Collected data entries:
━━━━━━━━━━
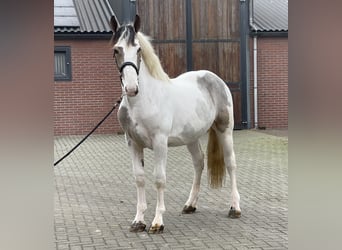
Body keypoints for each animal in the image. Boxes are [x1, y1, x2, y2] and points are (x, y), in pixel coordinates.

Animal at [109, 14, 240, 233]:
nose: (131, 88)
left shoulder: (160, 142)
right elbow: (139, 178)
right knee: (199, 162)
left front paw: (157, 222)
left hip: (225, 130)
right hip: (192, 137)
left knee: (230, 163)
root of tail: (214, 78)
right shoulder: (133, 143)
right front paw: (138, 221)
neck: (145, 100)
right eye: (116, 50)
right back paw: (190, 205)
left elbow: (159, 179)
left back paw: (235, 208)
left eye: (138, 49)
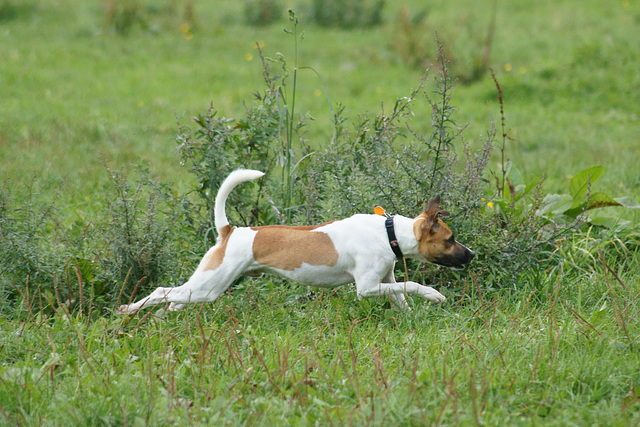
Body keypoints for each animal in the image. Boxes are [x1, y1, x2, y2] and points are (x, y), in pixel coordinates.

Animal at [116, 169, 476, 316]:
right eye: (450, 239)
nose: (471, 255)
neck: (389, 232)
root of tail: (230, 230)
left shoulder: (385, 279)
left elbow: (401, 295)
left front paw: (411, 318)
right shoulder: (366, 288)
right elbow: (413, 284)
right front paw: (434, 295)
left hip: (205, 287)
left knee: (173, 298)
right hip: (210, 286)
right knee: (161, 291)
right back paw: (128, 311)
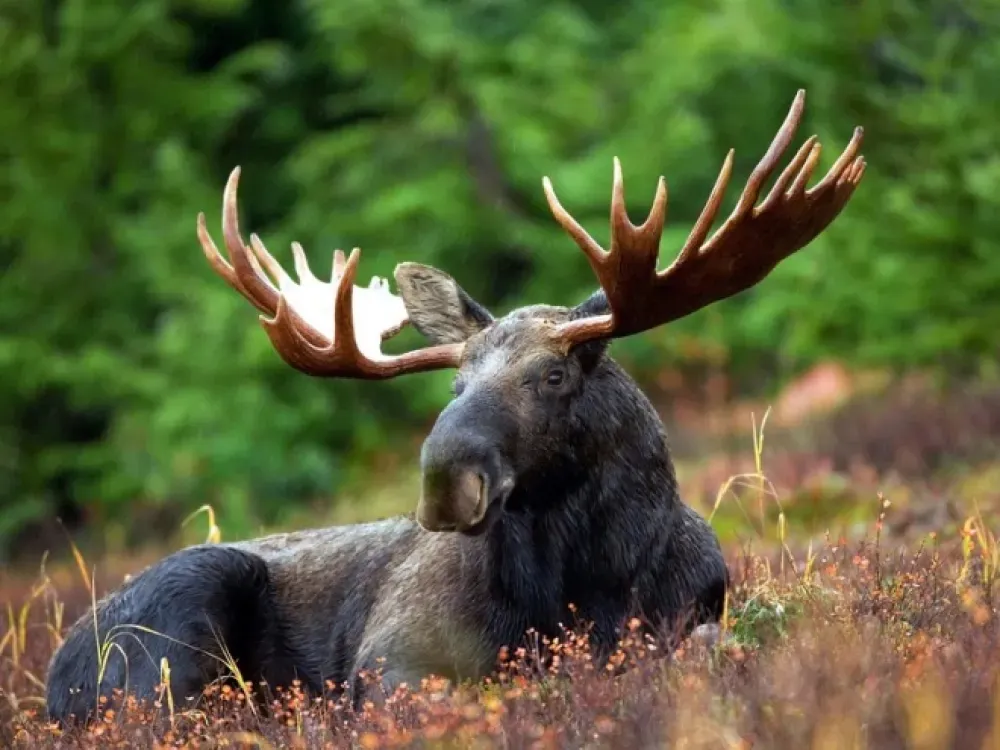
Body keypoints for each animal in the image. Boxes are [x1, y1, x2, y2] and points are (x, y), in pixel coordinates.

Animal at [45, 90, 865, 724]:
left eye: (553, 375)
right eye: (455, 385)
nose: (445, 480)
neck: (586, 583)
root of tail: (54, 675)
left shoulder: (693, 615)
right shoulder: (391, 659)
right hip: (179, 620)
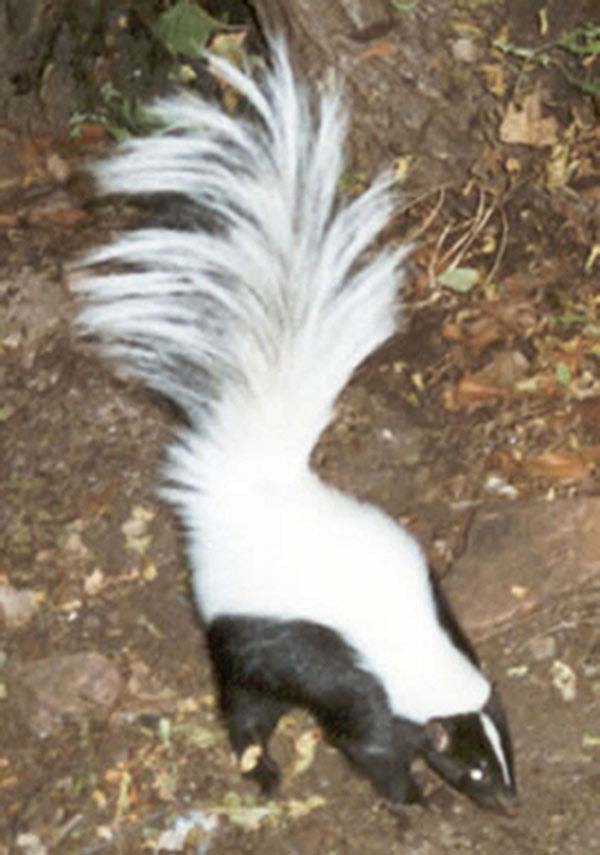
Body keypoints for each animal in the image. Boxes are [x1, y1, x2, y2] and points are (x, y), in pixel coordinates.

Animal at [75, 40, 516, 816]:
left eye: (504, 754)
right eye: (470, 769)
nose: (509, 802)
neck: (413, 649)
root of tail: (251, 479)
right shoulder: (353, 681)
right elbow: (368, 745)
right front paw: (409, 798)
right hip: (245, 637)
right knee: (244, 705)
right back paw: (262, 768)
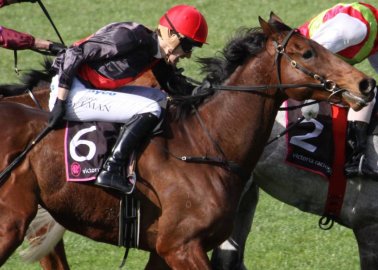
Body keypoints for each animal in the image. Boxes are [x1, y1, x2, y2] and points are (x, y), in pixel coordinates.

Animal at [0, 15, 376, 270]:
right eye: (307, 52)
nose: (365, 84)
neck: (203, 144)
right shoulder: (180, 246)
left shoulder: (166, 249)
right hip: (11, 222)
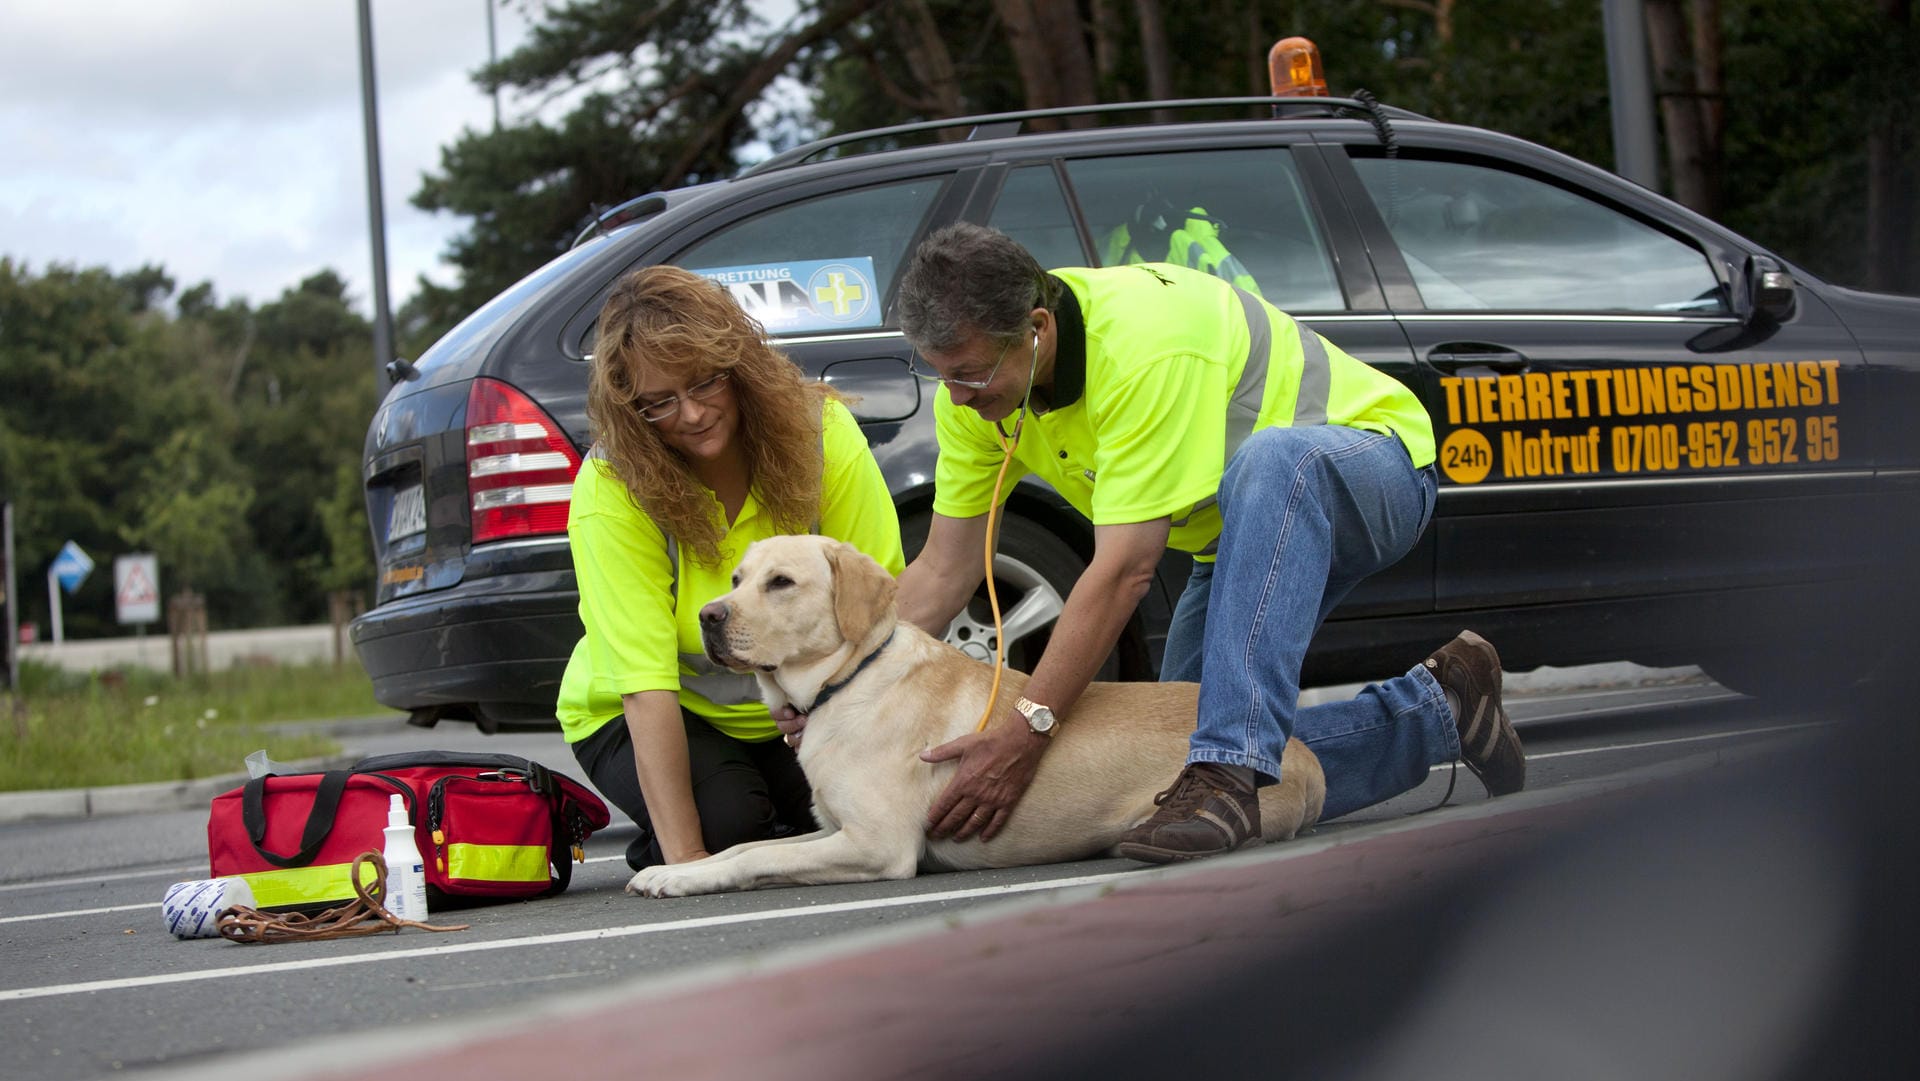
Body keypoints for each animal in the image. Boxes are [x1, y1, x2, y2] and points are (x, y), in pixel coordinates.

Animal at [629, 533, 1320, 898]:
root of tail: (1304, 752)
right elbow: (745, 844)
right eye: (736, 578)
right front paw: (673, 868)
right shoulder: (833, 829)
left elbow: (754, 858)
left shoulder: (879, 846)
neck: (846, 681)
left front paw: (680, 881)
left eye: (780, 583)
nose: (708, 617)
━━━━━━━━━━
Work required:
Could you transcribe exactly the entries above, but only the lines from the one with "left elbow: (159, 179)" through the one with "nose: (471, 255)", and without pictures?

Finished task:
left elbow: (159, 179)
left back paw: (235, 208)
left eye: (138, 49)
Body keypoints for each animal in the image. Boxes are [x1, y1, x2, y2] and points are (x, y), in pixel coordinates.

Animal at [116, 169, 476, 316]:
right eye: (450, 239)
nose: (471, 255)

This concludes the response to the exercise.